§ **Task description**:
Return each line of the listing below that contains the word "name", treating uppercase and lowercase as different.

Data records
──────────

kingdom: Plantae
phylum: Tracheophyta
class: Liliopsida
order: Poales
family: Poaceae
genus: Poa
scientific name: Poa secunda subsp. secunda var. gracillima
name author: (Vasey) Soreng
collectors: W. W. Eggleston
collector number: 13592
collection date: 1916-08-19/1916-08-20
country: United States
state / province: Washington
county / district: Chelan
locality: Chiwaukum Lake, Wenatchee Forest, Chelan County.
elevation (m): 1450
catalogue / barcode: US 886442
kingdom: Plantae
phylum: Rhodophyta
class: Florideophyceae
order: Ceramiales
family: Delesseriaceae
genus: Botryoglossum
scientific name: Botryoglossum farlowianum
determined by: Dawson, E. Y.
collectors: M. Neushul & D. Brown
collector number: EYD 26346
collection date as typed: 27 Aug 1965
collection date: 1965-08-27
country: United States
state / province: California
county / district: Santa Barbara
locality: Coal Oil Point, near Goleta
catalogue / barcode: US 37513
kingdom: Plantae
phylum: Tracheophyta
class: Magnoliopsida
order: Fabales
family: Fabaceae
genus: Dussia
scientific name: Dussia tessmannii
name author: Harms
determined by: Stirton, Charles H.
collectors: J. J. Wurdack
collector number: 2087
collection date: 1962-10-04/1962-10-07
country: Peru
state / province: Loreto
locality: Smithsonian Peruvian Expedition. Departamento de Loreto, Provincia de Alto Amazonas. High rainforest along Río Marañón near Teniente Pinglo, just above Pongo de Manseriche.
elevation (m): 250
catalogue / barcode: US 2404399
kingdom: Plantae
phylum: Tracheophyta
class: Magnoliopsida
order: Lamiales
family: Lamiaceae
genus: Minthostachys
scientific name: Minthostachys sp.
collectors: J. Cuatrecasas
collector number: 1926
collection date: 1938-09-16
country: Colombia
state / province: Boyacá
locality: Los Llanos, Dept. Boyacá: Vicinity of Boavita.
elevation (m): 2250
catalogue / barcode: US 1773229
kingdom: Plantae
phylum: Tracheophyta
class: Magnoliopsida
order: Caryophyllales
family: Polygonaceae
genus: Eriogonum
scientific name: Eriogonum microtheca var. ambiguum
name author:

──────────

§ **Exercise response**:
scientific name: Poa secunda subsp. secunda var. gracillima
name author: (Vasey) Soreng
scientific name: Botryoglossum farlowianum
scientific name: Dussia tessmannii
name author: Harms
scientific name: Minthostachys sp.
scientific name: Eriogonum microtheca var. ambiguum
name author:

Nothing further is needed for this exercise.